One tool overstates its own database; two tools agreeing is a useful signal.

  • Ahrefs and SEMrush for volume, keyword difficulty (KD), and competitor gap reports. Both for confirmation; pick one as the source of truth.
  • Google Search Console for terms a site already ranks for on page 2 or 3. These are the cheapest wins; the page exists and Google has already decided it is relevant.
  • Reddit and Quora for the phrasing humans actually use. Search a topic, read the top three threads, and copy the question titles. These are zero-volume in Ahrefs and high-converting in practice.
  • Google autocomplete and the “People also ask” box on every target SERP. Free, real-time, and ranked by recent query frequency.
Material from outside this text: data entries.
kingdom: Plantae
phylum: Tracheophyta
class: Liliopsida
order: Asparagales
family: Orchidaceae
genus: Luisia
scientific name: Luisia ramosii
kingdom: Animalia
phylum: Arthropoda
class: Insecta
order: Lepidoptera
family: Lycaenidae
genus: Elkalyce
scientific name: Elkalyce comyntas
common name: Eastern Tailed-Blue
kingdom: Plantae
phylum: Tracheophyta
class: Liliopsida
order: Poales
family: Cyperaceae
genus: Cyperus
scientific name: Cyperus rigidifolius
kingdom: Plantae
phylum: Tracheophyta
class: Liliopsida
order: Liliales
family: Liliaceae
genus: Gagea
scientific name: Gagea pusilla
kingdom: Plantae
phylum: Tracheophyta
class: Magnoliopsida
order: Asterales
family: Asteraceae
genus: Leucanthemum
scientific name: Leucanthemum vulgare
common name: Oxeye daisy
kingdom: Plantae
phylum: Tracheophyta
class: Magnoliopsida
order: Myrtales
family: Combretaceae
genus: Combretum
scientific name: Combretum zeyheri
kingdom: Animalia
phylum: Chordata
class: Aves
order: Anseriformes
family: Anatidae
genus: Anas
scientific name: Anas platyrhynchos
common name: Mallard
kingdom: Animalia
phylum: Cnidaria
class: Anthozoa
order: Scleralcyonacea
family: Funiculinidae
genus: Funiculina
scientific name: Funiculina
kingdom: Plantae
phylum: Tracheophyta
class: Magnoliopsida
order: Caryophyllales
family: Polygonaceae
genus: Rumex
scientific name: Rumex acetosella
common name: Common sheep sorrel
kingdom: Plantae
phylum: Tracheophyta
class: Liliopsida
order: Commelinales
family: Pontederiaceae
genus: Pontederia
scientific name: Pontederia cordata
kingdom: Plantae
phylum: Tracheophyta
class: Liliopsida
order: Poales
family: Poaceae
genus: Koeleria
Classify every term by intent before ranking it

Four intent buckets. The page format follows the intent, not the keyword.

  • Informational: “what is X,” “how does X work.” Definition-led explainer with H2-per-subquestion structure.
  • Navigational: “X login,” “X docs.” Send the reader to the destination; do not write an article.
  • Transactional: “buy X,” “X pricing,” “download X.” Price, plan, CTA above the fold.
  • Commercial investigation: “X vs Y,” “best X for Y.” Comparison table, criteria, verdict.

Mismatched intent loses the slot. See content for the format-per-intent rules.

Verify intent by scraping the live SERP

Tools guess intent; the live SERP confirms it. For every shortlisted term, open the first ten organic results and classify what Google has already rewarded.

  • Nine listicles? The slot is “best X.” Do not ship a 600-word explainer.
  • Nine docs pages? Informational. A comparison post will not rank.
  • Mixed formats? The intent is ambiguous; pick a different term.
  • A r/Reddit thread or a Stack Overflow answer in the top five? The intent is informal; ship a direct, conversational answer.

Automate this with a SERP API (Serper, ScrapingBee, or DataForSEO) if the shortlist exceeds 50 terms.

Trade volume for difficulty deliberately

A 10,000-volume term at KD 80 is worth less than ten 800-volume terms at KD 20.

  • New site, fewer than 100 referring domains: target KD 0 to 20. Long-tail only.
  • Established site, 100 to 1,000 referring domains: target KD 20 to 50.
  • Authority site, over 1,000 referring domains: KD 50+ is reachable, slowly.
  • Never chase a KD-90 term as a primary topic. Build the cluster underneath first.

Prefer long-tail terms with three or more words

Long-tail terms convert better, rank faster, and aggregate into authority on a topic.

  • “Postgres” is a head term: high volume, KD 80+, navigational and informational both compete.
  • “Postgres backup pg_dump parallel jobs” is long-tail: 50 to 200 monthly volume, KD under 10, one clear intent.
  • Ten long-tail wins rank a site for the head term within 12 months. Chasing the head term directly does not.

Tie every term to a target page in a cluster

A keyword list with no page assignments is a wishlist. Each term maps to one URL, owned by one cluster.

  • Pillar page: the head term of the cluster. One per cluster.
  • Cluster pages: the long-tail variants and sub-questions. Five to fifteen per cluster.
  • Never assign two URLs to the same term; the pages will cannibalize each other.

Pair the list with the architecture rules in content-clusters and the inbound link plan in internal-linking.